The Huawei ban has not just pushed the Chinese firm to reevaluate its goals to take over Samsung to become the world’s largest mobile phone maker but has opened a pandora box and many other leading Chinese smartphone giants have to question their dependability on Android system.
Last month, the US government placed Huawei on the commerce’s entity list and many US-based tech companies were forced to suspend business with the smartphone manufacturer including Google who canceled Huawei’s Android License and thus restricting it to not use the OS for its upcoming smartphones.
The whole news came as a shock to the Huawei users but the 90-days delay in the restrictions gave leeway for providing Android updates to the existing customers. Uncertain about the future of its phones without Google’s OS, the company revealed that it was already working on plan B in case it was pushed to end its dependency on Android and thus came the Hongmeng OS which reports speculate will be called Oak OS outside of China.
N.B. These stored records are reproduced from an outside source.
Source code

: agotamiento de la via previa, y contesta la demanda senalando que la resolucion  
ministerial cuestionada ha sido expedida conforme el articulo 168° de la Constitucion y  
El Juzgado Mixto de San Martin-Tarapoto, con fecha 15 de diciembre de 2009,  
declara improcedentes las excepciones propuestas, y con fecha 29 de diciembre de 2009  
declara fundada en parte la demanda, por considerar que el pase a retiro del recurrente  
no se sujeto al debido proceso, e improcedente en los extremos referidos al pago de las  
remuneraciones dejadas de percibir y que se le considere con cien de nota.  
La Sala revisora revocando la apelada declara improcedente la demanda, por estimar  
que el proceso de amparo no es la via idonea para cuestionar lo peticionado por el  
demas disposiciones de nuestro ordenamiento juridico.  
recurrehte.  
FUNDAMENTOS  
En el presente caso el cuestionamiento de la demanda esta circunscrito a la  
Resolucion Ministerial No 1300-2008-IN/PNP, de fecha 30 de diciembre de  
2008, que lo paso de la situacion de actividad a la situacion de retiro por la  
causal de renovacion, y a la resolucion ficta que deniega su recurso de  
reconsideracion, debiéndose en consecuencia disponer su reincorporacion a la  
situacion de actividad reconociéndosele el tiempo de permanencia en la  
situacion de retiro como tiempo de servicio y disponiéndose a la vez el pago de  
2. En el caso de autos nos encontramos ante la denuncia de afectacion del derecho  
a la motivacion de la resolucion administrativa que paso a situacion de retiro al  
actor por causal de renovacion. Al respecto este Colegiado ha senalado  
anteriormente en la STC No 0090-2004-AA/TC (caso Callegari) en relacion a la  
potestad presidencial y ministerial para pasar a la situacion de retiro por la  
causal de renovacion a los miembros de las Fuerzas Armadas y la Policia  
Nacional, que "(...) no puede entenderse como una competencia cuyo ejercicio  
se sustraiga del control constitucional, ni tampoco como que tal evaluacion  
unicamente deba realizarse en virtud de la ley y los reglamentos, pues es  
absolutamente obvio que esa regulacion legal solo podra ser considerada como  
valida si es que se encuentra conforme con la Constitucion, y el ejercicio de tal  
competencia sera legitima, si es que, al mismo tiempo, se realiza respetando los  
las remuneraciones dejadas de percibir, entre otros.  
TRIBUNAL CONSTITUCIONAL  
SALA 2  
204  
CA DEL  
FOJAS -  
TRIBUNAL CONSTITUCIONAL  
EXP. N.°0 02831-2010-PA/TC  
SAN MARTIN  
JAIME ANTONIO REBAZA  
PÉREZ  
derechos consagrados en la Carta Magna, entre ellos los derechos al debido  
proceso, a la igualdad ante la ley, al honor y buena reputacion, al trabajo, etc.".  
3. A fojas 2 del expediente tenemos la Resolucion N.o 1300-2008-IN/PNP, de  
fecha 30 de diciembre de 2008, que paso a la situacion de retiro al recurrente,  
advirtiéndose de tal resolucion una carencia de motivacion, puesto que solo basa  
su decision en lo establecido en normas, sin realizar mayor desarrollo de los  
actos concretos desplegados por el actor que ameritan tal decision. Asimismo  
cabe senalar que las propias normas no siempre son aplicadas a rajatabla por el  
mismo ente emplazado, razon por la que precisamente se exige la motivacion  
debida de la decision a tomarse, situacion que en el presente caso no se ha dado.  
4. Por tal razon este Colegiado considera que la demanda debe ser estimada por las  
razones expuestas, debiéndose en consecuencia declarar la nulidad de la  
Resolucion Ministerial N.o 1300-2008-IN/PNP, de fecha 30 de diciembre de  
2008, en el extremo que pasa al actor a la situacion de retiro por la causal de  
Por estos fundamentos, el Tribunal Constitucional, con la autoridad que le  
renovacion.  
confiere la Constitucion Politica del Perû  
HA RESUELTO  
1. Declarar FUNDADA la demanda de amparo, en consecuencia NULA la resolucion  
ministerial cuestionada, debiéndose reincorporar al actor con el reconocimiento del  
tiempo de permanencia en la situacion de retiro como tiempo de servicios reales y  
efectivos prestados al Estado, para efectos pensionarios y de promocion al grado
According to the Global Times, an English newspaper in China, Huawei has begun testing its Hongmeng OS with domestic smartphone vendors and internet giants and plans to launch it in the coming months.
Tencent, a Chinese internet company has teamed up with Huawei to test the new Hongmeng OS. Moreover, popular smartphone companies like OPPO and Vivo have also sent teams to test the new operating system and they were shown that the new operating system in 60% faster than Android.
We might need to take the”60%” number with a pinch of salt but still, we cannot ignore the fact that Huawei has a whole new market for its Hongmeng OS even if the US finally lifts the restrictions imposed under the pretense of national security.
Chinese smartphone companies are rapidly expanding across the globe and they may choose not to put their eggs in one basket by choosing Android OS which can be taken away whenever the US government wants to pressurize Chinese government for trade negotiations.
Google has already started lobbying against the Huawei ban and is demanding an exemption by arguing that the development of Huawei’s custom operating system can be a threat to their country’s national security.
Huawei is quickly accelerating the launch of its custom Hongmeng OS and some reports suggest that it may launch in August or September 2019. The company has already trademarked “Hongmeng” in multiple countries across the world and has shipped around 1 million smartphones with its homegrown operating system.